Einschränkungen der Studie
Trotz wegweisender Erkenntnisse gibt es offene Fragen:
- Fehlende Kontrollgruppen: Aufgrund des Beobachtungscharakters der Studie ist es schwer, vorbestehende Erkrankungen von PCS/PVS zu unterscheiden.
- Kleine Stichprobengrößen: Während einige Behandlungen vielversprechend erscheinen, fehlen Langzeitstudien zur Wirksamkeit.

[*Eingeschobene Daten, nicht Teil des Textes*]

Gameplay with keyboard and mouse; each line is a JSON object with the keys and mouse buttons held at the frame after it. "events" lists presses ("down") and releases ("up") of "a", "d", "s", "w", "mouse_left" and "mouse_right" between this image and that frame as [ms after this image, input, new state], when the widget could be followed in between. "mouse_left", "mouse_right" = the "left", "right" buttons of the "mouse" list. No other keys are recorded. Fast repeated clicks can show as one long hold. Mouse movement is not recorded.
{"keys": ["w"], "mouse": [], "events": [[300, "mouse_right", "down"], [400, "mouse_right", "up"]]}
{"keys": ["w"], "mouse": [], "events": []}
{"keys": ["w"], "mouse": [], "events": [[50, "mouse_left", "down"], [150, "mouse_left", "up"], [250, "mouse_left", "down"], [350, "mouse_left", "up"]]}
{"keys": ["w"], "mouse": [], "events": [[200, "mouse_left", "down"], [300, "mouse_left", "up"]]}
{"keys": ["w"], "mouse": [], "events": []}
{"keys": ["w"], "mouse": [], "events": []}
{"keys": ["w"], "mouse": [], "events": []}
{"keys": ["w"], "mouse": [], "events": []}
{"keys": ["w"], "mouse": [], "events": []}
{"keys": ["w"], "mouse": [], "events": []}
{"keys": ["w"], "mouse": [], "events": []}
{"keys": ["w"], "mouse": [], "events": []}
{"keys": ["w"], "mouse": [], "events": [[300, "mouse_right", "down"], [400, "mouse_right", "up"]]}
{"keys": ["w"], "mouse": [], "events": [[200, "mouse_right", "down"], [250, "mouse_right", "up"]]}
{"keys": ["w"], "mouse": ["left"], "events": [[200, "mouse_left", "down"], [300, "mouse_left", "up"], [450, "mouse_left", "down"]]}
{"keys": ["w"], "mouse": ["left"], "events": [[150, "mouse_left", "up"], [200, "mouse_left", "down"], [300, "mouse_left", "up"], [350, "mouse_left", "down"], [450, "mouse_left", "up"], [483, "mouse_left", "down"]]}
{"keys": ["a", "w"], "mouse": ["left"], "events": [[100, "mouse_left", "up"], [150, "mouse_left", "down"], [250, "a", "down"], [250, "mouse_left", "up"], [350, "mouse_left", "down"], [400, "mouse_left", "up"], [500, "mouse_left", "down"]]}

- Eingeschränkter Zugang zur Gesundheitsversorgung: Viele experimentelle Therapien werden nicht von Krankenkassen übernommen, sodass Patienten hohe Eigenkosten tragen müssen.
Eine drohende Gesundheitskrise?
Matthes’ Ergebnisse zeichnen ein alarmierendes Bild: Millionen von Menschen mit PCS/PVS erhalten keine adäquate medizinische Versorgung. Viele Ärzte stufen ihre Beschwerden als psychosomatisch ein oder haben keinen Zugang zu modernen Diagnostikmethoden.
Die Studie fordert deshalb dringende Reformen:
✔️ Bessere Labortests für Immunstörungen
✔️ Gezielte klinische Studien für wirksame Behandlungen
✔️ Ausbau der medizinischen Versorgung für PCS/PVS-Patienten
Zudem wirft die Studie heikle Fragen zur Impfstoffsicherheit auf: Während COVID-19-Impfungen für die Mehrheit der Bevölkerung sicher waren, könnte eine kleine Patientengruppe unerwartete Immunreaktionen erlitten haben. Angesichts laufender Auffrischungskampagnen ist die Anerkennung und Behandlung impfbedingter Syndrome entscheidend, um das Vertrauen der Öffentlichkeit zu bewahren.
Fazit: Ein wissenschaftlicher Weckruf
Matthes’ Studie zeigt: PCS und PVS sind reale, schwere Erkrankungen, doch das medizinische System ignoriert sie weitgehend. Ohne schnelles Handeln – mehr Forschung, finanzielle Unterstützung und neue Diagnosemöglichkeiten – könnte sich PCS/PVS zur größten unbehandelten Gesundheitskrise der Post-Pandemie-Zeit entwickeln.
Bleibt die Frage: Wird die medizinische Gemeinschaft reagieren – oder werden diese Patienten im Schatten der Pandemie vergessen?